In one #GozandoGuerrero video, Borgúa and his associates interview two male residents of Coyuca – one elderly, one younger – on the best things about their home. “The sunset in the evenings, it’s very beautiful,” says the first man. “The food and the climate,” says the second, as a drone camera rolls over the pale crystal water of the lagoon. When Borgúa asks if they would ever leave, both reply with a vehement “no”. “I’d be lost if I did not live here,” says the elderly gent.

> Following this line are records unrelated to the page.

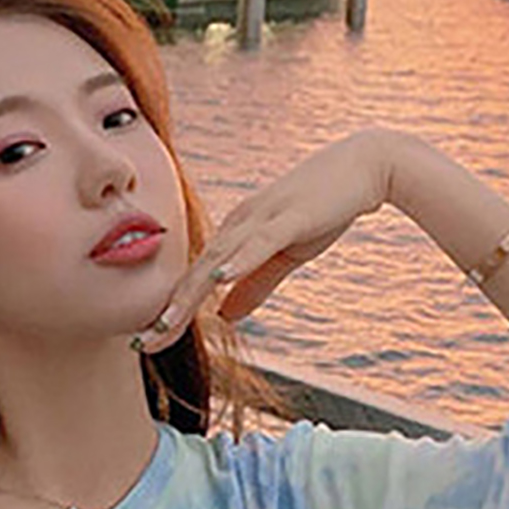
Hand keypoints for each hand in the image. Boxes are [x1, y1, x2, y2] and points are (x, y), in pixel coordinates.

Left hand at [133, 128, 409, 353]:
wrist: (363, 166)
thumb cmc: (322, 208)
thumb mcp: (284, 254)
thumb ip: (255, 285)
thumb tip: (224, 317)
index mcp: (237, 234)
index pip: (197, 278)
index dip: (173, 310)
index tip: (150, 339)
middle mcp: (240, 224)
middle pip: (198, 272)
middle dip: (171, 310)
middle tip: (145, 342)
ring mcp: (263, 218)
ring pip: (220, 260)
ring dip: (192, 292)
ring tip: (168, 320)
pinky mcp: (289, 216)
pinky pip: (260, 242)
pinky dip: (239, 261)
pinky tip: (220, 279)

The Costa Chica, further down the Pacific coast, is “another jewel”, says Borgúa. It’s home to a large Afro-Mexican community – a proud reference to the heritage of the state’s namesake, Vicente Guerrero – and it runs all the way past the state border with Oaxaca, another state of Mexico much loved by visitors.

“One of the places I love most is Chilapa,” Borgúa continues. About 35 kilometres east of Chilpancingo, the colonial town of Chilapa sits in the indigenous-dominated region known as La Montaña. “It’s the capital of artesanía [handmade traditional arts and craftwork] in Guerrero. Many indigenous creators converge there from La Montaña. I think it has extraordinary potential.”

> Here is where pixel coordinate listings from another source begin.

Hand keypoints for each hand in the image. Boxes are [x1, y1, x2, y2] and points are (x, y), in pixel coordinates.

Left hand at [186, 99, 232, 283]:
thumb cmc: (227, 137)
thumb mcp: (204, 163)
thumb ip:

For some, the well-publicised danger of Guerrero is exciting. Media productions such as Netflix’s Narcos has added a certain recognisability to similar terrain across the country, with “narco-tourism” now an option.

But for most guerrerenses who find themselves facing a danger not of their making, risk and pleasure are lived in the more quotidian ways that most of us live them – regulated and mediated by intimacy, family and friendship, ancestral pride, the remaining beauty of the environment and objectively delicious food and drink.

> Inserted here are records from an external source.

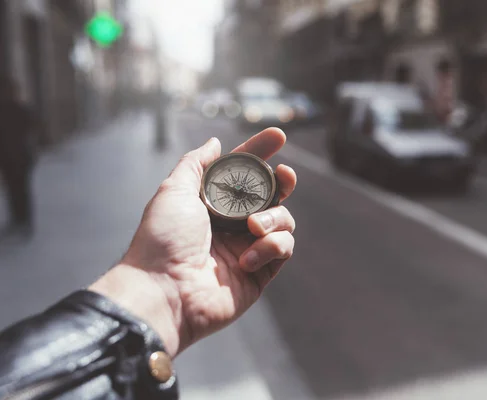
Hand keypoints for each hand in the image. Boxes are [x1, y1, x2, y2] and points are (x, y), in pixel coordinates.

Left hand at [89, 128, 296, 355]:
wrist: (164, 292)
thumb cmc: (163, 240)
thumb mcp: (173, 191)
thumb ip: (196, 164)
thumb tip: (214, 143)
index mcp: (213, 205)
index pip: (242, 173)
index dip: (260, 153)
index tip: (277, 136)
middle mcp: (233, 225)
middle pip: (270, 195)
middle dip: (283, 181)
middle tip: (285, 174)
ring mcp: (248, 248)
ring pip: (283, 221)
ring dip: (275, 218)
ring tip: (253, 227)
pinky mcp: (260, 273)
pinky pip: (283, 249)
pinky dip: (271, 247)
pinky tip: (247, 259)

In this, people like Borgúa want to show you that their home is not all bloody violence and corrupt institutions. They are right, but the numbers don’t lie – parts of Guerrero are among the most dangerous places in the world, and the shooting of a young tourist guide at the end of July in Taxco showed the tourist industry is not immune. Many lovers of Guerrero inside and outside Mexico are putting their hopes in the new government of Andrés Manuel López Obrador, who promised to establish a cross-portfolio federal approach to solving the security crisis. Communities under fire in the sierra region are discussing solutions such as legalisation of opium poppy and regionalisation of remote villages. If these new ideas are implemented and they succeed, Borgúa’s dream of freely sharing the wonders of Guerrero with the world may yet be realised.